Dem Unsagbaren eine Stimme
An manchen Tagen vermitteln die Medien den Eindruck, die Covid-Pandemie sei das einzige Problem unserer Zeit. Dankenswerterweise erinnerte kürzlich die »Sprachkritische Aktion Unwort des Jahres« an das Schicksal von 88 Millionen geflüchteten Menschen weltweit – und an unsere blinden Flecken. »Pushback« ist das Unwort 2021, es steht für menschenverachtende und grundrechtswidrige Zurückweisung verzweifelter Menschen an Europas Außengrenzen.
Das zivilgesellschaftliche Engagement für Geflüchtete ist in letzter Zeit zurückgegangen. Die Welle der Hilfsbereitschaft von 2015 konnte nicht überall in einen kraftvollen Dauerlauf überführt werden. Umso wichtiger sind Hoffnung gebende Ausnahmen, zu denen die Sozialpsychiatrische Migrationsambulanz im bayerischen Veitshöchheim gehört.
Gründer dieser Ambulanz ist Dr. Martin Flesch, Facharzt für Psychiatrie und hauptberuflich forensischer Gutachter in freier Praxis. Ende 2014 hatte er mit ehrenamtlichen psychiatrischen Sprechstunden im örtlichen Flüchtlingsheim begonnen. Daraus entwickelte sich das Behandlungsangebot, das bisher rund 500 Patientinnen und Patienten aus 30 Ländern zugutegekommen ist.
Jede Fluchtbewegung eines Menschen hat Ursachen; Flüchtende sind unterwegs häufig schutz- und wehrlos widrigsten Bedingungen ausgesetzt. Traumatisierungen werden gesetzt, die erhebliches seelisches Leid erzeugen. Nach außen sichtbar werden nicht selten Süchte und Verhaltensstörungen bis hin zur Delinquenz. An sieben Einzelschicksalen zeichnet Flesch nach, welch grauenvolle Zumutungen diese Menschen erdulden mussten. Er schildert behutsam, aber eindringlich innerpsychische, innerfamiliäre Konflikte.

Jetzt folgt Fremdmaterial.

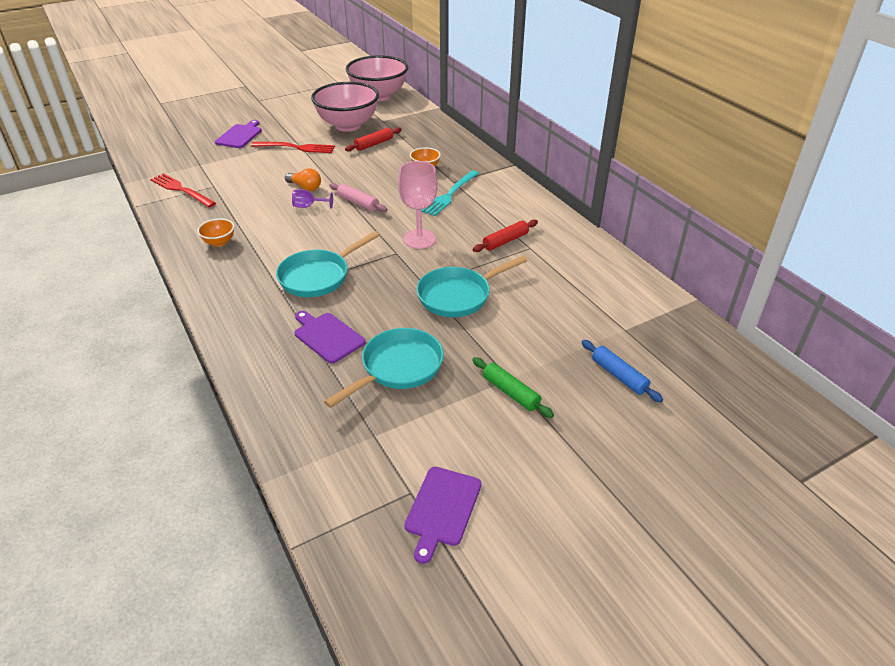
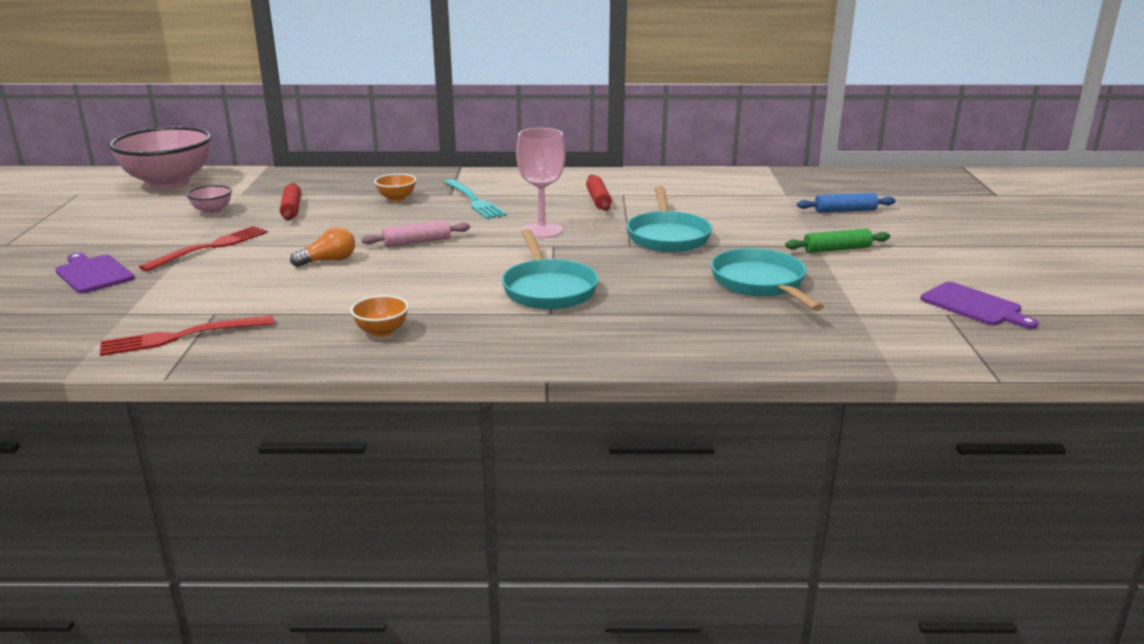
camera: 60 degrees left, 15 degrees down
purple goblet [292,189,333,209] -> none
purple cutting board [295,311,365,363] -> none
pink bowl [311,82,379,132] -> pink bowl [186,185,232,215], size x0.42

Auf jede Kasuistik folgt eine »Plattform« genannte Betrachtung zu ausgewählten Phänomenen des Themenfeldes. Es geht beispielsweise um den vielschichtigen Trauma-Begriff, um das Elendslager »Vorhölle Moria«, oder aber um Anforderungen an psychiatrische Gutachten im Asylverfahren. Ein dritter Strang sind »Intermezzi«, mit denen Flesch Bögen schlägt zu religiösen, kulturellen und gesellschaftspolitischen Aspekten; mal ist es ein kurzes Gedicht, mal die Würdigung eines Humanisten wie Albert Schweitzer oder einer mutigen Frau wie Mutter Teresa.
Martin Flesch muss nicht stilistisch dramatisieren, um mit den Beispielen aus seiner Praxis das zigtausendfache Drama sichtbar zu machen. Er bleibt sprachlich unaufgeregt und erleichtert uns dadurch die Lektüre. Dennoch spürt man sein dringendes Verlangen, im Dienst der Opfer das Helfen zu befördern. Den Lesenden, die sich berühren lassen, bleibt das Unbehagen nicht erspart – tun wir wirklich genug, um das Ertrinken im Mittelmeer, das Erfrieren in Belarus, die Versklavung in Libyen zu stoppen? Flesch macht niemandem einen individuellen Vorwurf. Aber er würdigt einige Leuchtturm-Projekte und weist unaufdringlich auf das hin, was jede und jeder tun kann: »Ärzte ohne Grenzen« unterstützen, Petitionen auf den Weg bringen und unterschreiben, »Sichere Häfen« fordern und fördern … Nicht zuletzt geht er auch mit seinem Buch beispielhaft voran: Verkaufserlöse werden der Flüchtlingshilfe gespendet – ein weiteres Kaufargument hinter den bedenkenswerten Inhalten.